Durant le temps que j’ai passé à Taourirt, ce qçar était en
guerre avec son voisin, Aït Ourjedal ;
chaque jour on se tirait des coups de fusil ; les fenêtres,
les lucarnes des maisons étaient bouchées ; on n’osait
monter sur les terrasses de crainte de servir de point de
mire : les deux localités sont si proches que, malgré le peu
de portée des armes, on s’atteignait de l’une à l’autre. On
ne se contente pas toujours de tirailler à distance ; il
n’est pas rare de voir les habitants d’un qçar en assiéger
un autre, le prendre d’assaut et le piller.
« La langue du Todra est le
tamazirt ; beaucoup d’hommes savent l’arabe. Les Musulmans
sont habillés de haïks et de burnous
de laine blanche, rarement de kheidous ; ils ont
d’ordinaire la tête nue ; quelquefois ils la ceignent, sans
la couvrir, d’un petit turban blanc. L’armement reste
jusqu’au Ziz ce qu’il était au Dàdes. Le vêtement des femmes
demeure le même ; à partir d’ici, il sera toujours de laine
ou de cotonnade blanche : plus de khent. Pas de Haratîn.
28 avril. – Du Todra au bassin
de la Mlouïa, je serai en plein pays des Berâber. D’ici à l’Ouad
Ziz, la région à traverser est une vaste plaine déserte
semée d’oasis.

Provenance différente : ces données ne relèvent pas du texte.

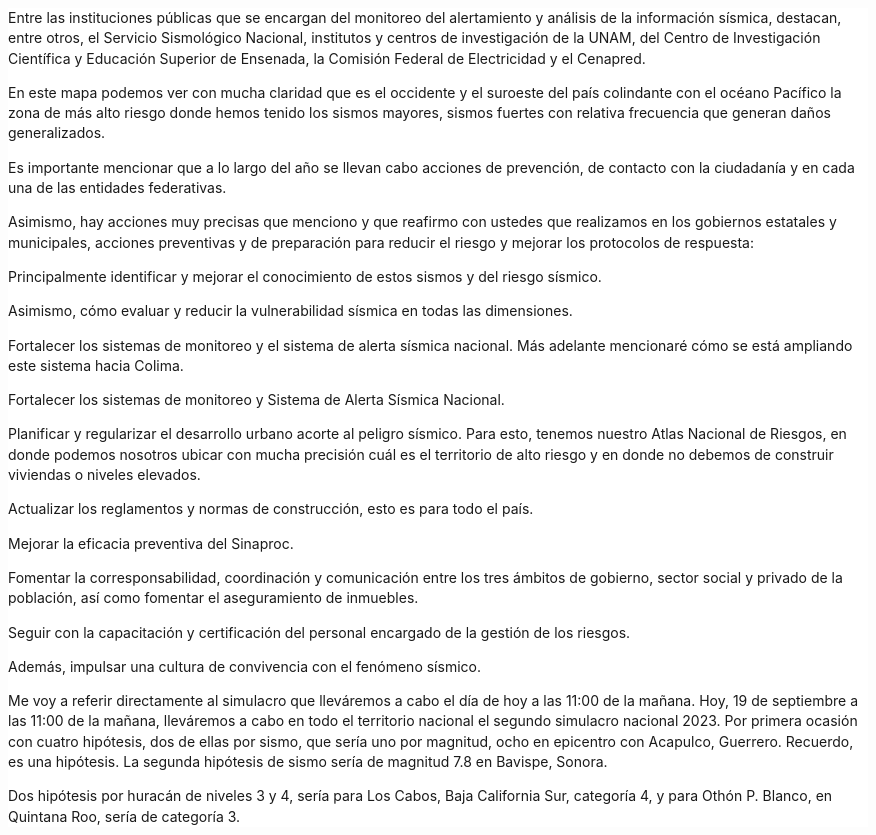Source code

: Entre las instituciones públicas que se encargan del monitoreo del
alertamiento y análisis de la información sísmica, destacan, entre otros, el
Servicio Sismológico Nacional, institutos y centros de investigación de la
UNAM, del Centro de Investigación Científica y Educación Superior de Ensenada,
la Comisión Federal de Electricidad y el Cenapred.

En este mapa podemos ver con mucha claridad que es el occidente y el suroeste
del país colindante con el océano Pacífico la zona de más alto riesgo donde
hemos tenido los sismos mayores, sismos fuertes con relativa frecuencia que
generan daños generalizados.

Es importante mencionar que a lo largo del año se llevan cabo acciones de
prevención, de contacto con la ciudadanía y en cada una de las entidades
federativas.

Asimismo, hay acciones muy precisas que menciono y que reafirmo con ustedes
que realizamos en los gobiernos estatales y municipales, acciones preventivas
y de preparación para reducir el riesgo y mejorar los protocolos de respuesta:

Principalmente identificar y mejorar el conocimiento de estos sismos y del
riesgo sísmico.

Asimismo, cómo evaluar y reducir la vulnerabilidad sísmica en todas las
dimensiones.

Fortalecer los sistemas de monitoreo y el sistema de alerta sísmica nacional.
Más adelante mencionaré cómo se está ampliando este sistema hacia Colima.

Fortalecer los sistemas de monitoreo y Sistema de Alerta Sísmica Nacional.

Planificar y regularizar el desarrollo urbano acorte al peligro sísmico. Para
esto, tenemos nuestro Atlas Nacional de Riesgos, en donde podemos nosotros
ubicar con mucha precisión cuál es el territorio de alto riesgo y en donde no
debemos de construir viviendas o niveles elevados.

Actualizar los reglamentos y normas de construcción, esto es para todo el
país.

Mejorar la eficacia preventiva del Sinaproc.

Fomentar la corresponsabilidad, coordinación y comunicación entre los tres
ámbitos de gobierno, sector social y privado de la población, así como
fomentar el aseguramiento de inmuebles.

Seguir con la capacitación y certificación del personal encargado de la
gestión de los riesgos.

Además, impulsar una cultura de convivencia con el fenómeno sísmico.

Me voy a referir directamente al simulacro que lleváremos a cabo el día de hoy
a las 11:00 de la mañana. Hoy, 19 de septiembre a las 11:00 de la mañana,
lleváremos a cabo en todo el territorio nacional el segundo simulacro nacional
2023. Por primera ocasión con cuatro hipótesis, dos de ellas por sismo, que
sería uno por magnitud, ocho en epicentro con Acapulco, Guerrero. Recuerdo, es
una hipótesis. La segunda hipótesis de sismo sería de magnitud 7.8 en Bavispe,
Sonora.

Dos hipótesis por huracán de niveles 3 y 4, sería para Los Cabos, Baja
California Sur, categoría 4, y para Othón P. Blanco, en Quintana Roo, sería de
categoría 3.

Elle est sans cesse parcourue par plusieurs
fractions des Berâber, surtout par les Aït Melrad et les Aït
Atta. Comme la mésintelligence règne en ce moment entre Aït
Melrad et Aït Atta d’une part et, de l’autre, entre les deux
grandes branches des Aït Atta, les Aït Zemroui et les Ait
Hachchou, il me faudra trois zetats
d’ici à Qçar es Souq : un des Aït Melrad et deux des Aït
Atta. Je me suis, pendant mon séjour à Taourirt, assuré de
ceux qui me conduiront au Ferkla. Ils doivent me prendre
aujourd’hui ; on passera la nuit au qçar d’un d’eux, dans le
bas Todra : demain matin on partira pour le Ferkla, en se
joignant à la caravane qui y va tous les mardis.
« Départ de Taourirt à 4 heures
du soir. Arrivée à Tadafals,
mon gîte, à 7 heures. Je n’ai fait que longer la lisière de
l’oasis, cheminant tout le temps dans l’étage inférieur de
la plaine ; il ne cesse pas d’être uni ; le sol y est
sablonneux en restant dur. À hauteur des dernières localités
du Todra, commence sur la rive gauche de la rivière et assez
loin d’elle un massif isolé de
collines basses que je côtoierai pendant la marche de
demain. À Aït Mohammed finit
l’excavation dans laquelle coulait l’Ouad Todra. À partir de
là, le lit est au niveau de la plaine. Chemin faisant, j’ai
traversé l’Ouad Imiter (60 mètres de large ; lit de sable ;
à sec) ; au point où je l’ai passé, une digue en maçonnerie
barrait le cours de la rivière ; c’est l’ouvrage de ce genre
le mieux construit que j’ai vu au Maroc ».